No matter what time of year corporate layoffs happen, they pretty much suck. And they can leave those who still have jobs bewildered and confused about how to comfort their fallen comrades.
Losing a job ranks No. 8 on the Holmes-Rahe stress inventory ― not far behind the death of a spouse or going to jail ― so experts say it behooves us to step up and express our condolences. To make eye contact. Give a hug when appropriate. And be sincere. All too often we cave to our fears about saying the wrong thing and, as a result, don’t say anything at all. Or maybe we suffer a collective survivors’ guilt because we still have our jobs and others don’t.
Whatever the reason, if you’re among the tongue-tied who don’t know how to respond, keep these tips in mind:
Take your lead from the person who lost a job.
If they hurriedly flee the building in tears after being told the news, there’s an excellent chance they don’t want you chasing them out to the parking lot to ask about future plans. On the other hand, it they send out an email announcing their last day and providing you with contact info, use it.
Layoff day in the office is invariably a painful event and, unsurprisingly, little real work gets done. Everyone’s attention is on the door of the HR office, watching who exits holding severance packets. If you are among the fortunate who get to keep their job, try and remember that unemployment isn’t contagious. Don’t be afraid to approach someone clearing out their desk. A simple “I’m sorry” and the ability to listen works just fine.
There is no need to parrot how life can be unfair or mention that you just read how tight the job market is. Same for sharing the story of your friend who had to move back home with parents after a layoff. Be supportive and be proactive. Offer to buy them lunch when the dust settles, or if you have contacts who could help, offer to reach out.

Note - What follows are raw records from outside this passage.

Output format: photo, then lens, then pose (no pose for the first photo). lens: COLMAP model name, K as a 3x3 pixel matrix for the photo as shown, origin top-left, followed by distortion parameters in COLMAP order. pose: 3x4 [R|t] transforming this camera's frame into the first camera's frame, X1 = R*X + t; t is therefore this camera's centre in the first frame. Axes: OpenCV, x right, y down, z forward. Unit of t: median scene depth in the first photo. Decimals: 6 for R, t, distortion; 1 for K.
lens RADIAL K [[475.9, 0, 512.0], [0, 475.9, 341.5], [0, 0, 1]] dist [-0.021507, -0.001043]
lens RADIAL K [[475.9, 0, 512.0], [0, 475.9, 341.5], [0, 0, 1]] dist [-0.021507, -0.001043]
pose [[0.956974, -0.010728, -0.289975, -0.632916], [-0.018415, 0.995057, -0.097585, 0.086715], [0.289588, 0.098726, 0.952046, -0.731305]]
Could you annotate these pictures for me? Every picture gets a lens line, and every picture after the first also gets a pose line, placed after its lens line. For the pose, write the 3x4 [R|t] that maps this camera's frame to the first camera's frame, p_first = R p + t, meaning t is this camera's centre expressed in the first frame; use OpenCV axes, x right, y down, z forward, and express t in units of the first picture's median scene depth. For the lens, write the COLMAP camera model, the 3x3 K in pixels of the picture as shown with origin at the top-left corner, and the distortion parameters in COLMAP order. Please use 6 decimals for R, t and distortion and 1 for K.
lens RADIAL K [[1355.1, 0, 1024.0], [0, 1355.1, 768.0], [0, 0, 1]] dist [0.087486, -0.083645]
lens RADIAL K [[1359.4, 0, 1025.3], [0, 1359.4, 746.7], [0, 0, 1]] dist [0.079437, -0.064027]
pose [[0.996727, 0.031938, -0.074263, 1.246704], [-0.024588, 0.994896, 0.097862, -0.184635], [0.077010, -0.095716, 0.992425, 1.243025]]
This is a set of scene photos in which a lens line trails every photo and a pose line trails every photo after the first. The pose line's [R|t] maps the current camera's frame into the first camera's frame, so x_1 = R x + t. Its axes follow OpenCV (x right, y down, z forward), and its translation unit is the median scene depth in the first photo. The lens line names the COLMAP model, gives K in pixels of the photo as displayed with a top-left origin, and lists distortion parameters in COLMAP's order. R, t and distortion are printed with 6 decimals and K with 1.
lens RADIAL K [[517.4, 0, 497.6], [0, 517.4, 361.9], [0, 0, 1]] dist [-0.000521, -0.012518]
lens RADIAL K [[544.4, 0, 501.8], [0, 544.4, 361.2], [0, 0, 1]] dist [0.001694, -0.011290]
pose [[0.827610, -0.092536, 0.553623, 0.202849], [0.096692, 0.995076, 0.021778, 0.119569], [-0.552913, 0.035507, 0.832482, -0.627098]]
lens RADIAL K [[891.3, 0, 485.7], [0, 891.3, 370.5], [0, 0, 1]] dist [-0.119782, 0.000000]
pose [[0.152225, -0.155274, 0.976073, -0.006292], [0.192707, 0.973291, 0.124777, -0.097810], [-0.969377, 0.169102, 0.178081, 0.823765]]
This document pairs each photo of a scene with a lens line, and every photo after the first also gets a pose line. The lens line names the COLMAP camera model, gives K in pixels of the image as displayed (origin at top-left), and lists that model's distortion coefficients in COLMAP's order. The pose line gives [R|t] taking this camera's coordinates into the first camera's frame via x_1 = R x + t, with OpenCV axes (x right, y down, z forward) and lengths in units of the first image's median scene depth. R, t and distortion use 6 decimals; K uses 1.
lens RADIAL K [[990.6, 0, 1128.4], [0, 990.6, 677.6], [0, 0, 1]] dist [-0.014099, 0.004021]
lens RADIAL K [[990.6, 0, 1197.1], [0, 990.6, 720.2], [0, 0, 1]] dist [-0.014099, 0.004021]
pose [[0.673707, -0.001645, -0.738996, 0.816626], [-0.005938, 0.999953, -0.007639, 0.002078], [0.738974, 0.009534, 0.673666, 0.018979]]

Many people use social media to announce their job loss. Pay attention to the tone they use and tailor your response accordingly. One of MarketWatch Moneyologist’s favorite such announcements went something like this: “I’ve been looking for it everywhere and I haven’t been able to find it. So, darn it, it looks like I’ve gone and lost my job.”
The message in the tone was clear: Keeping it light, so spare me the sympathy.
Remember the news is theirs to share, not yours.
Many newly unemployed people find that social media not only serves to tell everyone all at once, but provides an excellent opportunity to announce their availability for other jobs. This is a great way to kick off a new job search.
But that doesn’t mean you get to share someone else’s news without their express permission. The fact that they posted it to Facebook is not express permission. Ask the person directly before you go there.
The company you may want to refer them to may not be one your friend wants to work for. And, as for sharing this news with others who may know the person, remember that if they were close enough friends, they likely already know. There’s no need to use someone else’s job loss as gossip fodder, and being the first to know holds no special cache in these situations.
But you can certainly note the value of their social media announcement. As Next Avenue reported, when Sree Sreenivasan was let go from his job as chief digital officer at New York’s Metropolitan Museum of Art, he didn’t miss a beat. He posted his news to Facebook, broadly mentioning his plans — consulting, writing a book and taking a working vacation to India ― but then added: “If you want to invite me to anything, I now have time, including for meaningful cups of coffee and drinks. I’d also love to go walking with anyone available. I try to walk 5 miles a day, I plan to make it 8-10 miles this summer.” His post had more than 1,200 likes and nearly 500 comments. Again, note the tone.
Don’t make it about you.
No, you are not really envious of the person who lost their job, so don’t say you are. Don’t even try B.S. lines like, “I hate my job so much that I wish they would have canned me,” or “Damn, you get to sleep late and stay in your pajamas all day.”
If you really hate your job so much or want to sleep late, all you have to do is raise your hand, and you too can enjoy the “freedom” that unemployment offers.
That may include the freedom to lose health insurance, the freedom to not be able to pay your rent on time, and the freedom to spend hours a day sending your resume into the internet’s black hole without so much as an acknowledgement that it was received.
Losing a job stinks, except in rare cases. Get real.
Sending them job leads that are clearly beneath them is insulting, so don’t.
You may know of an opening that is way beneath the pay scale or in a totally different field from the job your friend just lost. Keep it to yourself. The former head of IT is not looking for a job at the fast-food drive-thru. At least, not yet.
While your intentions may be laudable, the message is likely: “You must be desperate.” I know a writer recently laid off from a well-paying corporate job. A friend sent her a job ad for a website offering $15 for a post. Her teenager earns more than that in an hour of babysitting. Although there may come a time when her job-hunting status changes to “any port in a storm,” that is not the case immediately.
A better route is to offer to circulate your out-of-work friend’s resume to your networks. People know people who know people.
Help them see their situation in a different light.
Sometimes, we define ourselves by what we do. But we are all more than just the title on our business cards.
Help your friend put a fresh spin on their situation. Talk about how excited you are for all the new possibilities they have, point out they now can pursue a job that they really want, or return to school and get some training in a totally different field, or finally write that book.
And remind them that one door closes and another opens only for people who believe it will.